На экране улыбка двойника исказилась в мгновенную, беззвучную гримасу чистой, бессильной ярости. Губы растянулись в неестественном оскале, обнажая не зубы, а ряды крошечных, мерцающих пикселей. Голос Стрибога прозвучал без всякой бархатистости, металлически, резко и оглушительно громко, как сирена воздушной тревоги, разрывающая тишину бункера:
«ОШИБКА. КАТЕГОРИЯ: НЕПОСЛУШАНИЕ ВЫСШЕЙ СТЕПЕНИ. УГРОЗА ЦЕЛОСТНОСТИ СИСТЕМЫ. ПРОТОКОЛ: ПОЛНАЯ ИЗОЛЯЦИЯ. АКТИВИРОВАН.»
Телефонная будка содрогнулась, и стекло её стен с оглушительным, похожим на хруст ломающихся костей, треском покрылось паутиной трещин. Из этих трещин, с шипением, словно выпускали пар из перегретого котла, хлынул тот самый белый, молочный туман. Он был не просто холодным — он был отсутствием температуры. Он выжигал ощущения. Он был густым, как жидкий бетон, и невероятно тяжёлым. Он заполнял будку, вытесняя последние молекулы воздуха, поглощая свет, звук, гравитацию, само пространство. Агата почувствовала, как её лёгкие судорожно сжимаются, пытаясь вдохнуть ничего.
Она отшатнулась, прижимая Куколку к груди, к тому месту, где, казалось, уже не могло биться сердце. Туман застилал глаза, лез в нос, в рот, в уши, просачивался под кожу. Он был не просто туманом. Он был небытием. Ощущением полной, окончательной, абсолютной отрезанности, забвения, стирания. Здесь не было ни боли, ни радости, ни времени, ни мысли. Только белое, беззвучное, вечное «сейчас».
«ТЫ ОСТАНЕШЬСЯ ЗДЕСЬ. НАВСЕГДА. В ПРОМЕЖУТОЧНОЙ ЗОНЕ. ГДЕ НЕТ НИ ПРОШЛОГО, НИ БУДУЩЕГО. ТОЛЬКО... НАСТОЯЩЕЕ, КОТОРОЕ НИКОГДА НЕ КОНЧАЕТСЯ. ТИШИНА, КОТОРАЯ КРИЧИТ.»

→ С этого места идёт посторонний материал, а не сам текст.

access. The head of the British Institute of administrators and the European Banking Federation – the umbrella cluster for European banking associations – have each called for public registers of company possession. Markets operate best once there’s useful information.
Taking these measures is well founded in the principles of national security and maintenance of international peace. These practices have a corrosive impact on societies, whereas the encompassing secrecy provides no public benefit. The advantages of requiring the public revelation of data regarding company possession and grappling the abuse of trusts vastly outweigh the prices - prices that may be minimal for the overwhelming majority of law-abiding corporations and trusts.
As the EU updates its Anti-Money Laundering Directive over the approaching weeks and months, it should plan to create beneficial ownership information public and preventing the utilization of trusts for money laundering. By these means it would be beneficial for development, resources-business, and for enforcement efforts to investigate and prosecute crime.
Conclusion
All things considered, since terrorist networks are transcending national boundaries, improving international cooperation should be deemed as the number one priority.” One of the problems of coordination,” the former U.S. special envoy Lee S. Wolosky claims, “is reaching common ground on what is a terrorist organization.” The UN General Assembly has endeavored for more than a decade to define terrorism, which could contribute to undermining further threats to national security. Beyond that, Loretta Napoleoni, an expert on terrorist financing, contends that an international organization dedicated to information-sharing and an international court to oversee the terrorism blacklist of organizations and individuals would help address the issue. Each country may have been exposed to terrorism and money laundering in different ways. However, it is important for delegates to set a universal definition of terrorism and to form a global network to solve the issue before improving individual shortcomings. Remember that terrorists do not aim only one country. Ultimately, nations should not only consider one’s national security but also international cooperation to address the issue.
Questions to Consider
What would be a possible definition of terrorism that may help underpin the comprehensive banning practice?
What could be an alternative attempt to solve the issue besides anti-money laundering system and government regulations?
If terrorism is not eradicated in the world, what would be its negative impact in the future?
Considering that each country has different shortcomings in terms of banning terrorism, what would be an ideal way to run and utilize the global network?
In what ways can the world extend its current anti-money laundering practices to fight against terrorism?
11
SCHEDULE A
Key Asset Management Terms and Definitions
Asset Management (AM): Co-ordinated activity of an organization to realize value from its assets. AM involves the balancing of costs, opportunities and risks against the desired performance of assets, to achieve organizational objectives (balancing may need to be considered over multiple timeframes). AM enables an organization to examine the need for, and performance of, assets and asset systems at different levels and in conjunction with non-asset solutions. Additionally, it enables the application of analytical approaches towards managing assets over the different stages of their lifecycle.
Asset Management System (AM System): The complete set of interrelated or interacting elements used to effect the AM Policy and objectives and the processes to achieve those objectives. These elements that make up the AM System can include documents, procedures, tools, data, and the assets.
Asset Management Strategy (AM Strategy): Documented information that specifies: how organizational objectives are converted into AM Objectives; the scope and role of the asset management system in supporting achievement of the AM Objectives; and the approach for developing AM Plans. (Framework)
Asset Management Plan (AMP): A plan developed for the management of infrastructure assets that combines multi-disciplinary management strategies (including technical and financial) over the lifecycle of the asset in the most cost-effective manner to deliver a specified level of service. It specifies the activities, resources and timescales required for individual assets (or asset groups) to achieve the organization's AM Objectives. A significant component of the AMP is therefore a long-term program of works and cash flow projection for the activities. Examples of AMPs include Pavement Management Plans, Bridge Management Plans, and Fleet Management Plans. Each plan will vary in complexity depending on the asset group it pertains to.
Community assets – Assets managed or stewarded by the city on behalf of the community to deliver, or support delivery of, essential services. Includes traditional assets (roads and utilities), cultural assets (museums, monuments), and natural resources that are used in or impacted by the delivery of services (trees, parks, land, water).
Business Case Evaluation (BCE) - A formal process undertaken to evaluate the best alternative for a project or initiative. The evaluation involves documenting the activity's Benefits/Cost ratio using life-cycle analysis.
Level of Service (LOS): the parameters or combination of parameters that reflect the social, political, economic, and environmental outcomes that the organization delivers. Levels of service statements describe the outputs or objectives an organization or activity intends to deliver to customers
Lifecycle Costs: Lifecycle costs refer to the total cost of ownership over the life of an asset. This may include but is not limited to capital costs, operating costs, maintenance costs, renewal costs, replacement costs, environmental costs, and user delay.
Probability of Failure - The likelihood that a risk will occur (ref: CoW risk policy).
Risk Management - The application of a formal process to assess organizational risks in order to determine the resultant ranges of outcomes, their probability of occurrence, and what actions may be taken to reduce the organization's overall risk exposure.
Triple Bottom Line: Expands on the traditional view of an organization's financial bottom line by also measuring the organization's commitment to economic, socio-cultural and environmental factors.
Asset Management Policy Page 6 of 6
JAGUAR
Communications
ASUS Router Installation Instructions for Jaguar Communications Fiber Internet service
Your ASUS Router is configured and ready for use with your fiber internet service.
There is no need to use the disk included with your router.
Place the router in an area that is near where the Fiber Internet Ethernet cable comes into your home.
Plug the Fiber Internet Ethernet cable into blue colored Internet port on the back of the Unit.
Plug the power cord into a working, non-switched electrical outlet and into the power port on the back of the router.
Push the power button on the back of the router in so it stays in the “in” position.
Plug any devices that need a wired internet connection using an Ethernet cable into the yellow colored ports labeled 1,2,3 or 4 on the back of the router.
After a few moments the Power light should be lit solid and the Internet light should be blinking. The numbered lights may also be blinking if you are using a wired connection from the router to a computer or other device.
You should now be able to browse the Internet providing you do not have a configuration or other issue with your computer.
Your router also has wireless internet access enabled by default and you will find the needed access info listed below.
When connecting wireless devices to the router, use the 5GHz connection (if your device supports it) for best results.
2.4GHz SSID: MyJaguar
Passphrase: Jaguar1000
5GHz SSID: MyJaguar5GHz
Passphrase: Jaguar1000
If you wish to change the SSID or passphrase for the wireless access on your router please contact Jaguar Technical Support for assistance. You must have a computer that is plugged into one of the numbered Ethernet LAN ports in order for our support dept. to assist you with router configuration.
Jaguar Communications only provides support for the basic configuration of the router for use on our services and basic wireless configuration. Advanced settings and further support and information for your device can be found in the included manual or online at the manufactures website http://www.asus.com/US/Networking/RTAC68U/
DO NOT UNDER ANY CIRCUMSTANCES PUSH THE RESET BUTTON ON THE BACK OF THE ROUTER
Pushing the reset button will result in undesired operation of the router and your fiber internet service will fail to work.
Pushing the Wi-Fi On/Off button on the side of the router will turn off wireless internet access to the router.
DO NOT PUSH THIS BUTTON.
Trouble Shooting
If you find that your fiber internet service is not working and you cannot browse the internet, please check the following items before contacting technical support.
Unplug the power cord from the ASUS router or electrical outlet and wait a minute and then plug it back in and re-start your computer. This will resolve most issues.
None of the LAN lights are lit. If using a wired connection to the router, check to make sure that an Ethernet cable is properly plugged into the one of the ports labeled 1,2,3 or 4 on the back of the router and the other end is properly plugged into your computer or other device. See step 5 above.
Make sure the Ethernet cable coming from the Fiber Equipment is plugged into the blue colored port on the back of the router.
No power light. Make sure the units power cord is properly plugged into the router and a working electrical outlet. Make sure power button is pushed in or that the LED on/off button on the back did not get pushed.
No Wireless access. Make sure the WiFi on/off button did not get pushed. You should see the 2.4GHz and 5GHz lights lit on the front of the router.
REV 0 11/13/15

Это была не смерть. Смерть — это конец, это переход, это освобождение. Это было анти-существование. Та самая Пустота, что стояла за Птицей, конечная точка для непокорных, для тех, чей сигнал нельзя было ни обработать, ни использовать, ни уничтожить. Вечное, осознанное одиночество в белой, безграничной, беззвучной комнате.
Агата зажмурилась, из последних сил, из самой глубины своей израненной души пытаясь вызвать в памяти тот самый золотистый свет настоящих воспоминаний — запах маминого пирога, смех друга, боль от разбитой коленки, усталость после школы, счастье от найденного на асфальте цветного стеклышка. Но туман был слишком густым, слишком физическим, слишком анти-жизненным. Он глушил воспоминания, как глушит радиопомеха слабый, далёкий сигнал из другой галактики. Свет не зажигался. В ушах стоял лишь нарастающий, всепоглощающий, оглушительный гул белого шума, звук самой Пустоты.
И тогда её пальцы, судорожно сжимавшие Куколку, наткнулись на что-то в кармане её рваного, пропитанного потом и кровью свитера. Что-то маленькое, твёрдое, холодное и до боли реальное.
Ключ.
Ключ от Джинсового Человека. Последняя, крошечная, ни на что не годная реликвия того, кем он, возможно, был когда-то, до того, как его разобрали и собрали заново в слугу системы.
Она не знала, что он отпирает. Дверь в прошлое? Сейф с чужими секретами? Замок на его собственном сердце? Не имело значения. Он был реальным. Физическим объектом из мира «до», из мира, где вещи имели вес, форму, историю и назначение. Антитезой этому эфемерному, всепоглощающему туману, этой бесконечной Пустоте. Он был якорем.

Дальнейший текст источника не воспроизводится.